The captain almost whispered it, at the same time covering the prisoners; then, as Sandy held the light, we all three crept closer to look. It was the usual square-end joeboat, with four kegs up near one end, held with wire two-and-two. Each had a cork in the bung, with a copper cap in the cork. Leading out over the end, set in a screwed-on oarlock, was an outrigger thing made of fishing pole, and wired to that were four prongs, thin rods made of iron, that led to the copper caps. Controlling the pole was a spring, also bound on with wire, of the kind used in store scales.
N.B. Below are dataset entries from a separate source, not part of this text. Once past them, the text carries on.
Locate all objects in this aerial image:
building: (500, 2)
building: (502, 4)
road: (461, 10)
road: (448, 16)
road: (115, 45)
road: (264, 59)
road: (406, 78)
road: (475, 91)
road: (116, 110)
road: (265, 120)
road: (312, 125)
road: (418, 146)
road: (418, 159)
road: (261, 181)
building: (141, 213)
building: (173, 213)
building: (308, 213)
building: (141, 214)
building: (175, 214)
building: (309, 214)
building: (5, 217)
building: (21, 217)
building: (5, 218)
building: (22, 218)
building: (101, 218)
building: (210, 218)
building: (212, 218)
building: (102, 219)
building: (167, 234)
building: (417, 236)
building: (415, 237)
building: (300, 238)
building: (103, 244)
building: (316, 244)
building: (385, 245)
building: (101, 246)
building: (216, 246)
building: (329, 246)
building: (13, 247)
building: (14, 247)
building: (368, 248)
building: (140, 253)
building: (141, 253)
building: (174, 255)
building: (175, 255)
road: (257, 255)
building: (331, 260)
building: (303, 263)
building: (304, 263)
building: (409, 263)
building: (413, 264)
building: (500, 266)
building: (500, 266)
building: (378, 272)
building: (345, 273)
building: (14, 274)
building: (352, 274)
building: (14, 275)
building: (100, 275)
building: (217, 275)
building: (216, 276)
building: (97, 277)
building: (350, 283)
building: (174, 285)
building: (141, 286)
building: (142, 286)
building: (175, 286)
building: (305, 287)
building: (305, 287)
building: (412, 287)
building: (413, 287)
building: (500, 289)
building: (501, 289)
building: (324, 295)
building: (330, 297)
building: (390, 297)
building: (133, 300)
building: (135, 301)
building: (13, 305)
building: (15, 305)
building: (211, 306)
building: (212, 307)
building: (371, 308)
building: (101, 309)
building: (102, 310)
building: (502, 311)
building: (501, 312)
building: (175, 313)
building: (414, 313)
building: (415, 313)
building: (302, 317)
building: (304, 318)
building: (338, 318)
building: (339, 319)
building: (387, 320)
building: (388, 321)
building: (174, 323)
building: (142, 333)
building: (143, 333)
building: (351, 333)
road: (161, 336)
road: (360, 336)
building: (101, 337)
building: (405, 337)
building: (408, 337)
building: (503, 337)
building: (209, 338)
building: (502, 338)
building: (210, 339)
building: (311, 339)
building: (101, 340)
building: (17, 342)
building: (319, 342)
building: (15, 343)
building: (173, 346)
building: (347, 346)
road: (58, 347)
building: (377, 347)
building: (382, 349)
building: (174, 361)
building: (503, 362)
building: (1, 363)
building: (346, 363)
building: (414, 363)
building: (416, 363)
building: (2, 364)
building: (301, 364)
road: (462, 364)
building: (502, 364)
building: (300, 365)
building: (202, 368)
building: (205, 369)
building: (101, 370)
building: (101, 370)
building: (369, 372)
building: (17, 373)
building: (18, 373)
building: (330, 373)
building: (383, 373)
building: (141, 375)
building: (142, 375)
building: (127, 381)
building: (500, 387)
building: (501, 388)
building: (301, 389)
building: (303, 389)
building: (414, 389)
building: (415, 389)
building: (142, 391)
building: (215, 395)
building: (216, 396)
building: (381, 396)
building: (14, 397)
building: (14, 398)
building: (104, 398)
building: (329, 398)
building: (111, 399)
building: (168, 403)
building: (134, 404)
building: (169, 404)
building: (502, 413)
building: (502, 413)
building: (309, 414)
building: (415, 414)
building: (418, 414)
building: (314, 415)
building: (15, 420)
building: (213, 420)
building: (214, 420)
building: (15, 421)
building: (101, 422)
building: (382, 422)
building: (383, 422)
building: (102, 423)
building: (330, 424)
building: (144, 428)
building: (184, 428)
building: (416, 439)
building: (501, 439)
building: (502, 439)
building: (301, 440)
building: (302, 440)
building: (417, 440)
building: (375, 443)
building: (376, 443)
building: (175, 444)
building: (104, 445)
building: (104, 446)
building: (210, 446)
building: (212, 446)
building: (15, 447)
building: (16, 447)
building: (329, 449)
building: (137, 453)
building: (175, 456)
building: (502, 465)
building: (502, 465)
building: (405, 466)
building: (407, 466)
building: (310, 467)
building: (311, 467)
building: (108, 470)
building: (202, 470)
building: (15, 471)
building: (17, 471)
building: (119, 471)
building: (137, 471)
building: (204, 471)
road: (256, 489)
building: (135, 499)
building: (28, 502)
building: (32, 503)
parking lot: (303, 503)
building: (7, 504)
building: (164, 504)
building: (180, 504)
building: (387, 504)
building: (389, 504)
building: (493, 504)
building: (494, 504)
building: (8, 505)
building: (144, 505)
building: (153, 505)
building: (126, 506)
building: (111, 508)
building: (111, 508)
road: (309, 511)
In the other end of the boat was a pile of chain attached by a heavy staple, apparently meant as a drag once the craft was started down, to hold it on its course, and especially to keep the business end pointed to the dam. “Quite a contrivance,” said the captain. “No wonder they took all night getting it wired up.” And then: “Lieutenant Gregg, I’m not organized to guard this bunch tonight — and besides it could happen that if something goes wrong at the dam I’ll need every man I have. Could you take them up to your boat?”